◆ SOURCE TEXT
※ ※ ※
Solved – What to do when I have expected count <5 warning for a chi squared test

assumptionschi-squared-testcontingency tables

I applied a survey consisting of 12 questions to 120 people and each questions include 4 nominal categories; I want to make comparison of people's answers according to their socio-demographic characteristics such as their educational level or socioeconomic status. All of my comparison criteria consist of nominal categories and number of categories change between 3 to 6. I cannot drop or combine comparisons; categories in other words number of categories are fixed.

My question is when I compare the frequency distribution of people's answers based on their education levels (for example) through chi-squared test, I got a warning that says (for instance) 7 cells have less than count five; minimum expected count is; 43.
I got this warning for almost my all questions – demographic characteristics comparisons.

Shall I underestimate this warning and use my test results or is there a different test I should use? If I should use a different test, which one?

Best Answer

A lot of the time, you may not need to do anything. The "5" rule is overly conservative, and there are a number of less restrictive (but somewhat more complex) guidelines to be found in the more recent literature (where 'more recent' means 'over the last half century or more').

For example, if all your cells have expected higher than 1 and about 80% are above 5, you're probably safe just treating it as chi-square (in that the p-values will still be roughly correct in instances you'll care to have good accuracy in). If expecteds are close to equal you can go lower.

If you are willing to condition on both margins and have access to something that can generate random tables with fixed margins (such as can be done in R), you can use simulation to estimate p-values without changing anything else. That's often the easiest to do and is built into chi-square testing in R, as an option.

There are a number of other options (some mentioned in other answers), but my usual preference is to simulate if the null distribution of the test statistic won't be adequately described by the chi-square.
※ ※ ※
◆ TASKS AND EXERCISES
**a)** Transcribe the chi-squared test thread word for word, starting at "My question is" and ending at "test, which one?".
**b)** According to the chi-squared test thread, how many people took the survey?

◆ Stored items
※ ※ ※
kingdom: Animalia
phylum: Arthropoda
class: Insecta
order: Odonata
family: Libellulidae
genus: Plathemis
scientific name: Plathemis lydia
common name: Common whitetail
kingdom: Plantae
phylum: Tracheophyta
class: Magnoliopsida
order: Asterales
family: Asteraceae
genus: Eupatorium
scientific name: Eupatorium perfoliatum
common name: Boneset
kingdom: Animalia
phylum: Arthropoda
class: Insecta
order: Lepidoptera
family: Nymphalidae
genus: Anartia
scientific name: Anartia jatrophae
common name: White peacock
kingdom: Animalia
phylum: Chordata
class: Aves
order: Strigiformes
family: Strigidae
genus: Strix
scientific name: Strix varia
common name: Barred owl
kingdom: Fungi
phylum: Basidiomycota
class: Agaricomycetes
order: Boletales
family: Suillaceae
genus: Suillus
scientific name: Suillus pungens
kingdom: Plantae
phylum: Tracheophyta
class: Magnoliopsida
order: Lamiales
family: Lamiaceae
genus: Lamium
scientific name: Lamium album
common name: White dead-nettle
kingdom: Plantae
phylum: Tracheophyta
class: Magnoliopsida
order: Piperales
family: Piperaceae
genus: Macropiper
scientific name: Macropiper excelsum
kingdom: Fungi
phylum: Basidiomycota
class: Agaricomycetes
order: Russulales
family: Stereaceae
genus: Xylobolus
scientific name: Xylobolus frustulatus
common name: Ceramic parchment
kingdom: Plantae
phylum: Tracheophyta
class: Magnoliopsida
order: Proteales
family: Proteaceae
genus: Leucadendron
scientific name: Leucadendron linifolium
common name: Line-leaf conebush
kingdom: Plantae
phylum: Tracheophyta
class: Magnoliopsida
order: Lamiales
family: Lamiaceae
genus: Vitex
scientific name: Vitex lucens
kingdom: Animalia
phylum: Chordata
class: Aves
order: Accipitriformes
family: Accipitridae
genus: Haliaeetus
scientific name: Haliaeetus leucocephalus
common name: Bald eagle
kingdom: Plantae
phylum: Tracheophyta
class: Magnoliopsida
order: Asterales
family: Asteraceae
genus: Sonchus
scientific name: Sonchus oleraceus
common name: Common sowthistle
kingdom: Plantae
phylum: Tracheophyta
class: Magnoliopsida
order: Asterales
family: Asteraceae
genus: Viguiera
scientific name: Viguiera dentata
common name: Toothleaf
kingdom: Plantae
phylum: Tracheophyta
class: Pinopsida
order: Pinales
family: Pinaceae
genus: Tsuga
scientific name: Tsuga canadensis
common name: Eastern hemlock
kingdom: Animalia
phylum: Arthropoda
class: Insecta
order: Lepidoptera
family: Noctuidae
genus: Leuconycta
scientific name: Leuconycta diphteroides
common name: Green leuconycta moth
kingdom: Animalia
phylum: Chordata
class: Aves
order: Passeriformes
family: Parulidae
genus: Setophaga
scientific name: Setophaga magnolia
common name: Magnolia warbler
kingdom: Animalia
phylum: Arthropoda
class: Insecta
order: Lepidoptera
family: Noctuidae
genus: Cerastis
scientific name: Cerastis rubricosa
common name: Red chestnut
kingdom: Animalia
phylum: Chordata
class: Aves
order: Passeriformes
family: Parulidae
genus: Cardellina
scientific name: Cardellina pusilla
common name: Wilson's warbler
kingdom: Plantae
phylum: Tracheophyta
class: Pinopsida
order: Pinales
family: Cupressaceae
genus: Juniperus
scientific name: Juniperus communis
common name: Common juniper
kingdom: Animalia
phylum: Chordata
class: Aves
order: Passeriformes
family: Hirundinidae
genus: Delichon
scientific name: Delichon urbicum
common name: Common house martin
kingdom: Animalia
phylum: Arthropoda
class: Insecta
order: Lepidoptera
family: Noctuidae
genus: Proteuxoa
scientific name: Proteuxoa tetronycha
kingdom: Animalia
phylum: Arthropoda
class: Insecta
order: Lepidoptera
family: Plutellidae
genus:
※ ※ ※
◆ LIST OF SOLUTIONS
**a)**
My question is when I compare the frequency distribution of people's answers based on their education levels (for example) through chi-squared test, I got a warning that says (for instance) 7 cells have less than count five; minimum expected count is; 43.
I got this warning for almost my all questions – demographic characteristics comparisons.

Shall I underestimate this warning and use my test results or is there a different test I should use? If I should use a different test, which one?

**b)** 120 people.